Pituitary incidentalomas (PIs) are commonly encountered in clinical practice. While most are microincidentalomas (<1 cm) and not functional, in some cases their identification may lead to discovery of unrecognized abnormalities such as pituitary hormonal deficiencies, excess hormone secretion or visual field defects. Although the majority are pituitary adenomas, the potential list of differential diagnosis is extensive.

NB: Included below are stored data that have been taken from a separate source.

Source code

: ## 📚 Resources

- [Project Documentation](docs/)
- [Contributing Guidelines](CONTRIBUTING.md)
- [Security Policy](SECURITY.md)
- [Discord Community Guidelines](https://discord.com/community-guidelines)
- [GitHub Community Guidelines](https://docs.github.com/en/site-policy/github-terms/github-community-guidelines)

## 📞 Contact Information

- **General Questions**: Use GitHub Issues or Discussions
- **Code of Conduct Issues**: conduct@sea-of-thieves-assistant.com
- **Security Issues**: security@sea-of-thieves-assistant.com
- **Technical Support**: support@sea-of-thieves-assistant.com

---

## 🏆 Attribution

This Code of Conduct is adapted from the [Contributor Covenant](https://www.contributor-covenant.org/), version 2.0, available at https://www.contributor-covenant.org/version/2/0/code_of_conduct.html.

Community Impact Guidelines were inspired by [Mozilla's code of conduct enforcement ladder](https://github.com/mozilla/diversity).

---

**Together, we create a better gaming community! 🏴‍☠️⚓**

A limited biochemical work up for asymptomatic patients with microincidentalomas, to include measurement of prolactin and IGF-1, is reasonable, with further studies to be tailored based on the clinical picture. All patients with macroincidentalomas (≥1 cm) should be evaluated for hypopituitarism and undergo visual field testing if the sellar mass abuts or compresses the optic chiasm. Most PIs can be followed, closely without surgery over time, but some may require surgical removal, especially if they are found to be macroincidentalomas at presentation, encroaching on or abutting the optic chiasm, or are found to be functional, excluding prolactinomas. Recovery of pituitary function may be seen in some patients with mass effect following resection of a sellar mass. The association of headache and pituitary incidentalomas remains a diagnostic challenge. There are no randomized controlled studies to guide the follow up approach when surgery is not indicated; most of the follow up algorithms in the literature are based on personal experience. Most retrospective series on natural history indicate that microincidentalomas tend not to grow; without a need for long-term follow up unless the patient becomes symptomatic. Macroincidentalomas, on the other hand, have a propensity to grow and need a more aggressive follow up approach to minimize morbidity.

摘要

垂体偶发瘤(PIs)在临床实践中很常见。虽然大多数是微偶发瘤(<1cm)且无功能性,但在某些情况下,其发现可能会导致未被识别的异常,如垂体激素缺乏、激素过度分泌或视野缺陷。虽然大多数是垂体腺瘤,但鉴别诊断的潜在范围很广。对于无症状的微偶发瘤患者,进行有限的生化检查以包括催乳素和 IGF-1 的测量是合理的,进一步的研究应根据临床表现进行定制。所有大偶发瘤(≥1cm)的患者都应评估垂体功能减退,并在鞍区肿块毗邻或压迫视交叉时进行视野检查。大多数 PIs 可以随着时间的推移密切随访而无需手术,但有些可能需要手术切除,特别是如果它们在就诊时被发现是大偶发瘤、侵犯或毗邻视交叉,或者被发现是功能性的,排除催乳素瘤。切除鞍区肿块后,一些患者的垂体功能可能会因肿块效应而恢复。头痛与垂体偶发瘤的关联仍然是一个诊断挑战。当不需要手术时,没有随机对照研究来指导随访方法;文献中的大多数随访算法都是基于个人经验。大多数关于自然史的回顾性系列表明,微偶发瘤倾向于不生长;除非患者出现症状,否则不需要长期随访。另一方面,大偶发瘤有生长的倾向,需要更积极的随访方法来最大限度地减少发病率。